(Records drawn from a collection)
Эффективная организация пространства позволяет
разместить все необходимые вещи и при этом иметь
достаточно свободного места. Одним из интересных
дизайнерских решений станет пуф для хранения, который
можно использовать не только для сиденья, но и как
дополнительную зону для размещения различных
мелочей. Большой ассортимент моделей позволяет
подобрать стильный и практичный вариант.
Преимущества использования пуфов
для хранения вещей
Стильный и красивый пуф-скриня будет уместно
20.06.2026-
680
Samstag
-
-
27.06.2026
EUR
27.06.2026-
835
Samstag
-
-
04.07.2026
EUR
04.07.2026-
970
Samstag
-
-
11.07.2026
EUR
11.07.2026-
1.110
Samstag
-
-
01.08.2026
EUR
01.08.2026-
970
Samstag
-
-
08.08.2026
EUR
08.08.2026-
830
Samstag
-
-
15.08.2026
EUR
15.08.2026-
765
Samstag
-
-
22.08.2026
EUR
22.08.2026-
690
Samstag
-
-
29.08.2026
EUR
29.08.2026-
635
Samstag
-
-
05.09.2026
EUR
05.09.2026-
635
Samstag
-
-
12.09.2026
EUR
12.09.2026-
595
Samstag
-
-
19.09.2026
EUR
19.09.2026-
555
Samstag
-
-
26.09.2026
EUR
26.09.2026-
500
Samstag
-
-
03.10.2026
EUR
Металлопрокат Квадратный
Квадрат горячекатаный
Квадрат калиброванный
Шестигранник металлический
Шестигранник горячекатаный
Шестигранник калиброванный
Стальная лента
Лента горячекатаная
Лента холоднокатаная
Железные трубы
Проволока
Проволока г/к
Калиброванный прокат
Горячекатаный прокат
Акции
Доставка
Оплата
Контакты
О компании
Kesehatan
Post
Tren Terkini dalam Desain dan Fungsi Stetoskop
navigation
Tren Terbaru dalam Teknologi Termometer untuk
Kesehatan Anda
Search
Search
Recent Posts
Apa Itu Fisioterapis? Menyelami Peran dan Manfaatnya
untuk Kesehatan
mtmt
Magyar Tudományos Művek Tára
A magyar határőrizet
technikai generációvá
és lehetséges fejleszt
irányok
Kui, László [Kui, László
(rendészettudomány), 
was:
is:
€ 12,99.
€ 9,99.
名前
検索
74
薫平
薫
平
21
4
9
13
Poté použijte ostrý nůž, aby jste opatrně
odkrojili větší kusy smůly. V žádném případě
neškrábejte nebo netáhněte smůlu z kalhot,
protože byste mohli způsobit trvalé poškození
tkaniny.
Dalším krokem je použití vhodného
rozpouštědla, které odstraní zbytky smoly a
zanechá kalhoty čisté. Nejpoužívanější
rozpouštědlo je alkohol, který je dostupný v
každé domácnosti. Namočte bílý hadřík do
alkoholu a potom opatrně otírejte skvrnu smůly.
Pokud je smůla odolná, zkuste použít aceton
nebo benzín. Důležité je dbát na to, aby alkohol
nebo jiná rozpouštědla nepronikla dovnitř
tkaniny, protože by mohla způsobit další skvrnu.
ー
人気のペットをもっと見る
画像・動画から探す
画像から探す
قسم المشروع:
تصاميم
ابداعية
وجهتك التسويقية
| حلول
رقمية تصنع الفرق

#### PROBLEM REQUIREMENTS
Reproduce the lines verbatim, beginning with the first line of the records and ending after the line that contains "nebo jiná rozpouštědla nepronikla dovnitř".

#### EXERCISE OUTPUT
Эффективная организация пространства позволяет
разместить все необходимые вещи и при этом иметь
достаточно свободного места. Одним из интересных
дизайнерских решений станет пуф для хранения, который
можно использовать не только для сиденья, но и как
дополнительную зону для размещения различных
мелочей. Большой ассортимент моделей позволяет
подобрать стильный и практичный вариант.
Преимущества использования пуфов
для хранения вещей
Стильный и красивый пуф-скриня будет уместно
20.06.2026-
680
Samstag
-
-
27.06.2026
EUR
27.06.2026-
835
Samstag
-
-
04.07.2026
EUR
04.07.2026-
970
Samstag
-
-
11.07.2026
EUR
11.07.2026-
1.110
Samstag
-
-
01.08.2026
EUR
01.08.2026-
970
Samstag
-
-
08.08.2026
EUR
08.08.2026-
830
Samstag
-
-
15.08.2026
EUR
15.08.2026-
765
Samstag
-
-
22.08.2026
EUR
22.08.2026-
690
Samstag
-
-
29.08.2026
EUR
29.08.2026-
635
Samstag
-
-
05.09.2026
EUR
05.09.2026-
635
Samstag
-
-
12.09.2026
EUR
12.09.2026-
595
Samstag
-
-
19.09.2026
EUR
19.09.2026-
555
Samstag
-
-
26.09.2026
EUR
26.09.2026-
500
Samstag
-
-
03.10.2026
EUR
Металлопрокат Квадратный
Квадрат горячекатаный
Квадрат калиброванный
Шестигранник металлический
Шестигранник горячекатаный
Шестигранник калиброванный
Стальная лента
Лента горячекатаная
Лента холоднокатаная
Железные трубы
Проволока
Проволока г/к
Калиброванный прокат
Горячекатаный прокат
Акции
Доставка
Оплата
Контакты
О компании
Kesehatan
Post
Tren Terkini dalam Desain dan Fungsi Stetoskop
navigation
Tren Terbaru dalam Teknologi Termometer untuk
Kesehatan Anda
Search
Search
Recent Posts
Apa Itu Fisioterapis? Menyelami Peran dan Manfaatnya
untuk Kesehatan
mtmt
Magyar Tudományos Művek Tára
A magyar határőrizet
technikai generációvá
és lehetséges fejleszt
irányok
Kui, László [Kui, László
(rendészettudomány), 
was:
is:
€ 12,99.
€ 9,99.
名前
検索
74
薫平
薫
平
21
4
9
13
Poté použijte ostrý nůž, aby jste opatrně
odkrojili větší kusy smůly. V žádném případě
neškrábejte nebo netáhněte smůlu z kalhot,
protože byste mohli způsobit trvalé poškození
tkaniny.
Dalším krokem je použití vhodného
rozpouštědla, které odstraní zbytky smoly a
zanechá kalhoty čisté. Nejpoužívanější
rozpouštědlo je alkohol, který je dostupný v
každé domácnosti. Namočte bílý hadřík do
alkoholu a potom opatrně otírejte skvrnu smůly.
Pokud je smůla odolná, zkuste použít aceton
nebo benzín. Důležité je dbát na to, aby alkohol
nebo jiná rozpouštědla nepronikla dovnitř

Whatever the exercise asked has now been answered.